Prolonged probiotic supplementation raises peripheral tryptophan levels, enhancing mental health by upregulating serotonin synthesis enzymes (Mills et al. 2023). Probiotics also modulate neurotransmitters such as serotonin, gamma-aminobutyric acid, acetylcholine, norepinephrine, dopamine, and glutamate, thereby regulating brain activity (Huang & Wu 2021; Lyte 2011; Meeusen & Roelands 2010). Probiotics, such as Bifidobacterium infantis, can restore the normal kynurenine-to-tryptophan ratio, demonstrating the potential of gut microbiota in modulating this pathway and maintaining gut barrier integrity (Purton et al. 2021; Underwood et al. 2015).

Future Directions

The exploration of gut permeability, the GBA, the KP, and their implications for neurological disorders opens numerous avenues for future research. First, there is a need for longitudinal studies to establish causal relationships between gut permeability alterations and the onset of neurological disorders such as Alzheimer’s disease, Parkinson’s disease, and others. Such studies should include diverse populations to account for genetic and environmental variability (Cryan & Dinan 2012).

Further investigation into the molecular mechanisms linking gut permeability to systemic inflammation and neuroinflammation is crucial. This includes identifying specific bacterial strains and their metabolites that influence the KP and tight-junction integrity. Advanced omics technologies, including metagenomics, metabolomics, and proteomics, can provide comprehensive insights into the microbiome–host interactions and their impact on the CNS (O’Mahony et al. 2015).

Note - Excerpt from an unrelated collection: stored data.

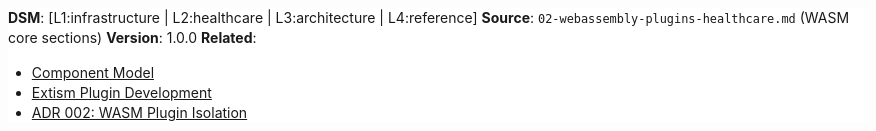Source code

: 
**DSM**: [L1:infrastructure | L2:healthcare | L3:architecture | L4:reference]
**Source**: `02-webassembly-plugins-healthcare.md` (WASM core sections)
**Version**: 1.0.0
**Related**:
- [Component Model](./component-model.md)
- [Extism Plugin Development](../extism-platform/plugin-development.md)
- [ADR 002: WASM Plugin Isolation](../../01-ARCHITECTURE/adrs/002-wasm-plugin-isolation.md)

Clinical trials focusing on therapeutic interventions targeting gut permeability and the KP are essential. Probiotics, prebiotics, and dietary interventions that support gut barrier function should be rigorously tested for their efficacy in preventing or mitigating neurological disorders. In addition, the development of specific inhibitors for enzymes in the KP, such as IDO and KMO, holds promise for reducing neurotoxic metabolite levels and improving neuronal health (Platten et al. 2019).

Investigating the role of the GBA in exercise physiology and its impact on gut permeability and inflammation is another promising area. Understanding how physical activity influences the gut microbiota and the KP could lead to novel strategies for enhancing cognitive function and mental health through exercise (Kennedy et al. 2017).

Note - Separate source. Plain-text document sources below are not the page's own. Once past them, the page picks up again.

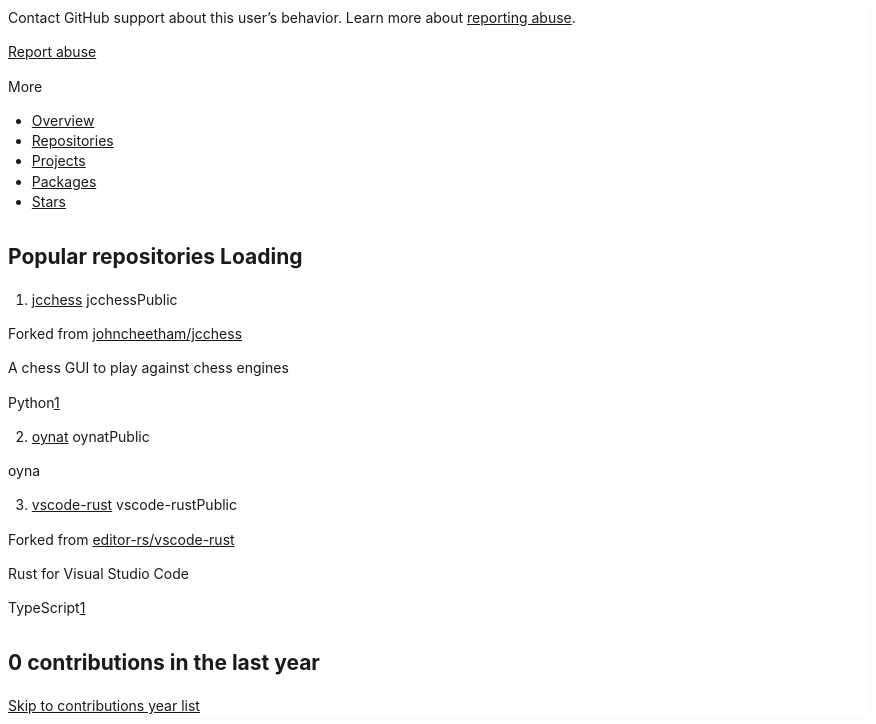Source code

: Contact GitHub support about this user’s behavior.
Learn more about [reporting abuse](https://docs.github.com/articles/reporting-abuse-or-spam).


[Report abuse](https://github.com/contact/report-abuse?report=ma+%28user%29)

More

- [Overview](https://github.com/ma)
- [Repositories](https://github.com/ma?tab=repositories)
- [Projects](https://github.com/ma?tab=projects)
- [Packages](https://github.com/ma?tab=packages)
- [Stars](https://github.com/ma?tab=stars)

## Popular repositories  Loading

1. [jcchess](https://github.com/ma/jcchess) jcchessPublic




Forked from [johncheetham/jcchess](https://github.com/johncheetham/jcchess)




A chess GUI to play against chess engines




Python[1](https://github.com/ma/jcchess/stargazers)

2. [oynat](https://github.com/ma/oynat) oynatPublic




oyna


3. [vscode-rust](https://github.com/ma/vscode-rust) vscode-rustPublic




Forked from [editor-rs/vscode-rust](https://github.com/editor-rs/vscode-rust)




Rust for Visual Studio Code




TypeScript[1](https://github.com/ma/vscode-rust/forks)


## 0  contributions  in the last year

[Skip to contributions year list](https://github.com/ma#year-link-2025)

Lastly, personalised medicine approaches should be explored, considering individual variations in gut microbiota composition and genetic predispositions. Tailoring interventions based on a person’s microbiome profile and KP activity could optimise therapeutic outcomes and minimise adverse effects.

Conclusion

Emerging evidence highlights the potential of targeting gut barrier integrity and the KP as novel therapeutic strategies for preventing and treating conditions such as Alzheimer’s disease, Parkinson’s disease, multiple sclerosis, and other neuropsychiatric disorders. By maintaining a balanced gut microbiota through diet, probiotics, and lifestyle modifications, and by developing specific inhibitors targeting the KP, it may be possible to mitigate neuroinflammation and neurodegeneration.